• Available records
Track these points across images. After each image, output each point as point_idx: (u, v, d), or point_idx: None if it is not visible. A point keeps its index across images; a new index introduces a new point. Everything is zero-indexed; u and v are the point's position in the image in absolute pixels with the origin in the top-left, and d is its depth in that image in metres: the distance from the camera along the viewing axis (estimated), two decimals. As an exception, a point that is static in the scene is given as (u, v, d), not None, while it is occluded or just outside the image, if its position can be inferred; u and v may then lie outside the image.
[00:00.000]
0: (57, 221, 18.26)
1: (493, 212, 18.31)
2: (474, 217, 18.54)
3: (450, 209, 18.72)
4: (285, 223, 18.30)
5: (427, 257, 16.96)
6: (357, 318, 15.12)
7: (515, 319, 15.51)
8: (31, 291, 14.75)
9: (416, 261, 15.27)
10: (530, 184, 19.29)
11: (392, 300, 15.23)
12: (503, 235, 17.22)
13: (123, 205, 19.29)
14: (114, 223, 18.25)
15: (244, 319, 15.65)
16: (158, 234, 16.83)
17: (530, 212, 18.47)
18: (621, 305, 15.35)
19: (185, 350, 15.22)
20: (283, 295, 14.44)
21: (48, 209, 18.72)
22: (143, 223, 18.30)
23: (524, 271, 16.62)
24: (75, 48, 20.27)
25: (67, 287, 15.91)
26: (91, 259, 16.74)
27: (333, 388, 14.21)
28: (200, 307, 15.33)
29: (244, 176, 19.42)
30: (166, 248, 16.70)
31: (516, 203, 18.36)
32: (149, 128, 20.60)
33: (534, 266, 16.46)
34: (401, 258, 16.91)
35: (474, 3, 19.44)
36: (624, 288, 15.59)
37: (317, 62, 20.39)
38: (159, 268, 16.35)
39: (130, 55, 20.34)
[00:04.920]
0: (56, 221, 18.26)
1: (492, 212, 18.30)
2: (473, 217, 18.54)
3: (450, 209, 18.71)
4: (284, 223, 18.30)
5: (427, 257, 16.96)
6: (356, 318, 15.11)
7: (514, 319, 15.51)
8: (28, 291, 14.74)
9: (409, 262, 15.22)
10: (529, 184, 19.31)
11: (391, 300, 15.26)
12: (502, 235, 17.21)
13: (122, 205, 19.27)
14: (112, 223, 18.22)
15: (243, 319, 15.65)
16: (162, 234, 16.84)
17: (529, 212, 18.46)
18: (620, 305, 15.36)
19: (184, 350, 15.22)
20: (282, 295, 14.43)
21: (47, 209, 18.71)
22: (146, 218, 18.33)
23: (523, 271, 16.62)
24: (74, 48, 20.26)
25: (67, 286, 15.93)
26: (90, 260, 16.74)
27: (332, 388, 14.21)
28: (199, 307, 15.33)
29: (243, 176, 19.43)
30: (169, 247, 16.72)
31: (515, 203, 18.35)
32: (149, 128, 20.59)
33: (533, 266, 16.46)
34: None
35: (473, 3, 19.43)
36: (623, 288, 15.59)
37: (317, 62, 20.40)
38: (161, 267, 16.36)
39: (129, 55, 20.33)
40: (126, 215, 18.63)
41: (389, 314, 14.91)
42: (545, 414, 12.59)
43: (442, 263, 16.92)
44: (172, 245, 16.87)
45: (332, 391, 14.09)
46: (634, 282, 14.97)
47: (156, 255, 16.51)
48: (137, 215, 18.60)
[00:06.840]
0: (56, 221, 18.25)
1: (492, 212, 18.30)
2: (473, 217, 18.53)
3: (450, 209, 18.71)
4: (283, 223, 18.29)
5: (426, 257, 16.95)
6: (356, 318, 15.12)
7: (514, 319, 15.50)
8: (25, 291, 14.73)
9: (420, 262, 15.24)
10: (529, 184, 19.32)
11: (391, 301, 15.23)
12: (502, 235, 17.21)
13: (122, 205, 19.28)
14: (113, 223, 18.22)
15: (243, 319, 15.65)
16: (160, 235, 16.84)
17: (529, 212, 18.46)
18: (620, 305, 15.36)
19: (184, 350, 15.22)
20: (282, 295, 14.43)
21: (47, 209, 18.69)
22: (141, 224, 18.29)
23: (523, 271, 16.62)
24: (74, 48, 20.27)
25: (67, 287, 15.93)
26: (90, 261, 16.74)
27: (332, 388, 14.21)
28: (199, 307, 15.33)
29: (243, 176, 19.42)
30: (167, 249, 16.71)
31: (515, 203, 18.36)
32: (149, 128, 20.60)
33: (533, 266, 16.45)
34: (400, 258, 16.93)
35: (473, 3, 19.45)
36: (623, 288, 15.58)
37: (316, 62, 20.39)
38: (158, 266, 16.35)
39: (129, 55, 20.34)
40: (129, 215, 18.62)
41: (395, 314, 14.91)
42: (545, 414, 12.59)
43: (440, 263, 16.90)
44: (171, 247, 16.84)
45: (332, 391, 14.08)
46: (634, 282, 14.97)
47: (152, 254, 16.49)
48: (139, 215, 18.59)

• Aim of the task
The required output is every line above from the one with "26: (91, 259, 16.74)" down to the one with "39: (130, 55, 20.34)", restated word for word, ends included.

• Problem solution
26: (91, 259, 16.74)
27: (333, 388, 14.21)
28: (200, 307, 15.33)
29: (244, 176, 19.42)
30: (166, 248, 16.70)
31: (516, 203, 18.36)
32: (149, 128, 20.60)
33: (534, 266, 16.46)
34: (401, 258, 16.91)
35: (474, 3, 19.44)
36: (624, 288, 15.59)
37: (317, 62, 20.39)
38: (159, 268, 16.35)
39: (130, 55, 20.34)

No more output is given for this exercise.